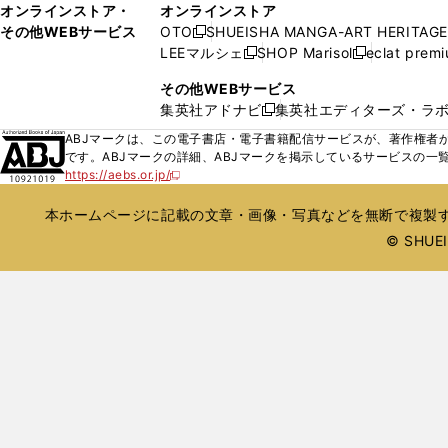
ィ
オンラインストア・
オンラインストア
で
い
ン
その他WEBサービス
OTO
SHUEISHA MANGA-ART HERITAGE
開
新
ウ
ド
LEEマルシェ
SHOP Marisol
eclat prem
く
し
新
新
ィ
ウ
い
し
し
ン
その他WEBサービス
で
ウ
い
い
ド
集英社アドナビ
集英社エディターズ・ラ
開
新
ィ
ウ
ウ
ウ
く
し
ABJマークは、この電子書店・電子書籍配信サービスが、著作権者か
ン
ィ
ィ
で
い
です。ABJマークの詳細、ABJマークを掲示しているサービスの一
ド
ン
ン
開
https://aebs.or.jp/
ウ
新
ウ
ド
ド
く
し
ィ
で
ウ
ウ
い
本ホームページに記載の文章・画像・写真などを無断で複製す
ン
開
で
で
ウ
ド
© SHUEIS
ィ
く
開
開
ン
ウ
く
く
ド
で
ウ
開
で
開
く
く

================

### Assigned task
Repeat the entries verbatim; no pictures.

### Finished exercise
ィ
オンラインストア・
オンラインストア
で
い
ン
その他WEBサービス
OTO
SHUEISHA MANGA-ART HERITAGE
開
新
ウ
ド
LEEマルシェ
SHOP Marisol
eclat prem
く
し
新
新
ィ
ウ
い
し
し
ン
その他WEBサービス
で
ウ
い
い
ド
集英社アドナビ
集英社エディターズ・ラ
開
新
ィ
ウ
ウ
ウ
く
し
ABJマークは、この電子書店・電子書籍配信サービスが、著作権者か
ン
ィ
ィ
で
い
です。ABJマークの詳細、ABJマークを掲示しているサービスの一
ド
ン
ン
開
https://aebs.or.jp/
ウ
新
ウ
ド
ド
く
し
ィ
で
ウ
ウ
い
本ホームページに記載の文章・画像・写真などを無断で複製す
ン
開
で
で
ウ
ド
© SHUEIS
ィ
く
開
開
ン
ウ
く
く
ド
で
ウ
開
で
開
く
く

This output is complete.